(EXCERPTED RECORDS):
[Start of Attachment]

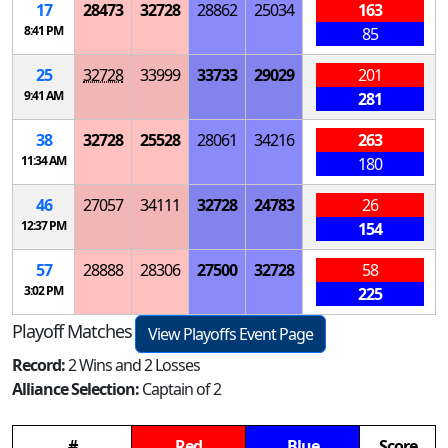
17
28473
32728
28862
25034
163
8:41 PM
85
25
32728
33999
33733
29029
201
9:41 AM
281
38
32728
25528
28061
34216
263
11:34 AM
180
46
27057
34111
32728
24783
26
12:37 PM
154
57
28888
28306
27500
32728
58
3:02 PM
225
Playoff Matches
View Playoffs Event Page
Record:
2 Wins and 2 Losses
Alliance Selection:
Captain of 2
#
Red
Blue
Score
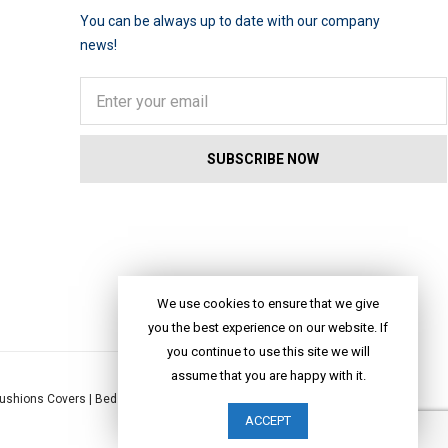
You can be always up to date with our company
news!
We use cookies to ensure that we give
you the best experience on our website. If
you continue to use this site we will
assume that you are happy with it.
ushions Covers
|
Bed Linen
|
Table Linen
|
Throws
|
Rugs
|
Tote Bags
|
ACCEPT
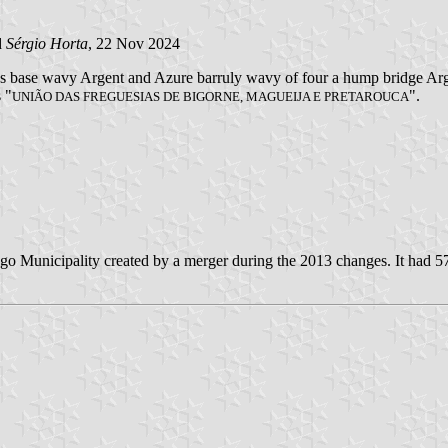
d
Sérgio Horta
, 22 Nov 2024
ches base wavy Argent and Azure barruly wavy of four a hump bridge Ar
s "
".
UNIÃO DAS FREGUESIAS DE BIGORNE, MAGUEIJA E PRETAROUCA
o Municipality created by a merger during the 2013 changes. It had 57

[End of Attachment]

(WHAT IS BEING ASKED):
Which lines in the entries above contain the word "that"? Show each of those lines in full.

(FINISHED TASK):
We use cookies to ensure that we give
assume that you are happy with it.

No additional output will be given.